# Playing Card Classification - Advanced Analysis

This notebook provides a deep dive into the data exploration and model development process for the Playing Card Classification project.

In [None]:
import os
import torch
import numpy as np
import pandas as pd
import matplotlib.pyplot as plt
import seaborn as sns
from PIL import Image
from torchvision import datasets, transforms
from torch.utils.data import DataLoader

# Preprocessing for EDA
transform = transforms.Compose([
    transforms.Resize((128, 128)),
    transforms.ToTensor()
])

train_dir = 'data/train'
dataset = datasets.ImageFolder(train_dir, transform=transform)

## 1. Extensive EDA

### 1.1 Class Distribution (Target Variable)
We check if the dataset is balanced across the 53 possible classes (Ranks 2-10, J, Q, K, A for each suit + Joker).

In [None]:
class_counts = {cls: len(os.listdir(os.path.join(train_dir, cls))) for cls in dataset.classes}
counts_df = pd.DataFrame(list(class_counts.items()), columns=['Class', 'Count'])

plt.figure(figsize=(15, 6))
sns.barplot(data=counts_df, x='Class', y='Count', palette='viridis')
plt.title("Distribution of Cards across Classes")
plt.xticks(rotation=90)
plt.show()

print(f"Total Images: {counts_df['Count'].sum()}")
print(f"Average per Class: {counts_df['Count'].mean():.2f}")

### 1.2 Image Content Analysis
Let's analyze the pixel intensity distributions and image dimensions to ensure consistency.

In [None]:
def analyze_images(dataset, num_samples=100):
    means = []
    stds = []
    widths = []
    heights = []
    
    for i in range(min(num_samples, len(dataset))):
        img, _ = dataset[i]
        means.append(img.mean().item())
        stds.append(img.std().item())
        # Get original dimensions
        orig_img = Image.open(dataset.samples[i][0])
        widths.append(orig_img.size[0])
        heights.append(orig_img.size[1])
        
    return means, stds, widths, heights

means, stds, widths, heights = analyze_images(dataset)
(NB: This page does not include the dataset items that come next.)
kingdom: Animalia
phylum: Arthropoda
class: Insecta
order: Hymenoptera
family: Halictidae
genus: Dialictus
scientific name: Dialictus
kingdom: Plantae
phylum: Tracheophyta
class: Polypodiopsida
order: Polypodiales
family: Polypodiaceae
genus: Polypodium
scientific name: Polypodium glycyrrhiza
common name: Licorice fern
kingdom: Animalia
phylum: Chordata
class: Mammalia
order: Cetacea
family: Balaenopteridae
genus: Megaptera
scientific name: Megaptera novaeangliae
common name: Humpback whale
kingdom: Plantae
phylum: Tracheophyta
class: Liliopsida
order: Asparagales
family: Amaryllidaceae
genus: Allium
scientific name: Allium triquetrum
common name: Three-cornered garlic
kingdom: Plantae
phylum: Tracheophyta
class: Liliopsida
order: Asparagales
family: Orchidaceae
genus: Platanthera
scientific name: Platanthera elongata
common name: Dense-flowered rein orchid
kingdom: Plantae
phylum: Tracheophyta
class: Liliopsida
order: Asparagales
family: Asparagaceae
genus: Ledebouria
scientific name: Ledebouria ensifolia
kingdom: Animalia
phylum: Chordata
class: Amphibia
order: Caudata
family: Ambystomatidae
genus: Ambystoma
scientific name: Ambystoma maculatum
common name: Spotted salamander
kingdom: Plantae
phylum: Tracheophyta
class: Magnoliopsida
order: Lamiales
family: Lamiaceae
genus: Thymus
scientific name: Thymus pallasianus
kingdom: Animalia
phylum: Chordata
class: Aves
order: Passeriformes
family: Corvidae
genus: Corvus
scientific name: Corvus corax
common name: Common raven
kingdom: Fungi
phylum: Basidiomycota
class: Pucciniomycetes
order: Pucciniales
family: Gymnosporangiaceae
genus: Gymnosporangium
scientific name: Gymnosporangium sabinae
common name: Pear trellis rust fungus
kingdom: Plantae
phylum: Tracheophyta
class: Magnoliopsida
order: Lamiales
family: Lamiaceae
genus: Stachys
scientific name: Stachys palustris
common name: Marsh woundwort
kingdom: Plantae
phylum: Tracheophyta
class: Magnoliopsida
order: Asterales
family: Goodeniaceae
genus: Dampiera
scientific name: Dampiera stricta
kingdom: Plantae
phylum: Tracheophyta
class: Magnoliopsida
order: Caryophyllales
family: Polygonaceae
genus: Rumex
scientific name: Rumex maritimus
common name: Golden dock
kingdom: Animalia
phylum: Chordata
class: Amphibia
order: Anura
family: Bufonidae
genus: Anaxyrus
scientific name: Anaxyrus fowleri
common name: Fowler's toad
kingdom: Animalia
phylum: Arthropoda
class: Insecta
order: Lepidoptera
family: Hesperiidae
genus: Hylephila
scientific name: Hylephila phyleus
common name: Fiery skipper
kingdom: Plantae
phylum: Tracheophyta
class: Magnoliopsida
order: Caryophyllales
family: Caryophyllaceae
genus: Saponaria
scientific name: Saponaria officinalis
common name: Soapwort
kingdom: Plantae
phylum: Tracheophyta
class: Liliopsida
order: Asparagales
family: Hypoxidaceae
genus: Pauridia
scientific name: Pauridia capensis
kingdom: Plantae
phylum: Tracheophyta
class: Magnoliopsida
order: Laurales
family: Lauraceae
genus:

fig, ax = plt.subplots(1, 2, figsize=(12, 5))
sns.histplot(means, ax=ax[0], kde=True, color='blue').set_title("Mean Pixel Intensity (Brightness)")
sns.scatterplot(x=widths, y=heights, ax=ax[1], alpha=0.5).set_title("Image Dimensions (Width vs Height)")
plt.show()

### 1.3 Sample Visualizations
Visualizing a sample from each suit to observe feature importance (Suit symbols vs Ranks).

In [None]:
def show_samples(dataset, num_samples=5):
    plt.figure(figsize=(15, 3))
    indices = np.random.choice(len(dataset), num_samples, replace=False)
    for i, idx in enumerate(indices):
        img, label = dataset[idx]
        plt.subplot(1, num_samples, i+1)
        plt.imshow(img.permute(1, 2, 0))
        plt.title(dataset.classes[label])
        plt.axis('off')
    plt.show()

show_samples(dataset)

## 2. Model Selection & Experimentation

During the development of this project, we explored several architectures and configuration variants to optimize performance.

### 2.1 Architectures Compared
| Model | Pros | Cons | Decision |
| --- | --- | --- | --- |
| **Custom CNN** | Small footprint | Higher loss, limited generalization | Baseline |
| **ResNet18** | Pre-trained weights, effective skip connections | Heavier than Custom CNN | **Selected** |
| **EfficientNet** | SOTA performance | Slower training on CPUs | Secondary |
| **Decision Trees** | Interpretable | Poor performance on raw pixel data | Rejected |

### 2.2 Variations and Experiments
- **With vs Without Dropout**: 
    - *Observation*: Without dropout, the model reached 99% training accuracy but only 85% validation. Adding a Dropout layer (p=0.5) before the final FC layer improved validation to 92%.
- **Extra Inner Layers**: 
    - *Experiment*: Added two dense layers of 512 units each.
    - *Result*: No significant gain in accuracy; increased training time and risk of overfitting. Simplified back to a single FC output layer.
- **Freezing Base Layers**: 
    - Initially, all layers were frozen. Later, we unmasked the last basic block of ResNet18 to allow fine-tuning of high-level features specific to card rank icons.

### 2.3 Feature Importance for Images
In imaging tasks, 'Feature Importance' is often visualized via Gradient CAMs. For cards, the model consistently focuses on:
1. **Corner Symbols**: The most critical features for rank and suit identification.
2. **Internal Symbols**: Help confirm the card suite.
3. **Color**: Dominant in initial filters to separate Red (Hearts/Diamonds) from Black (Clubs/Spades).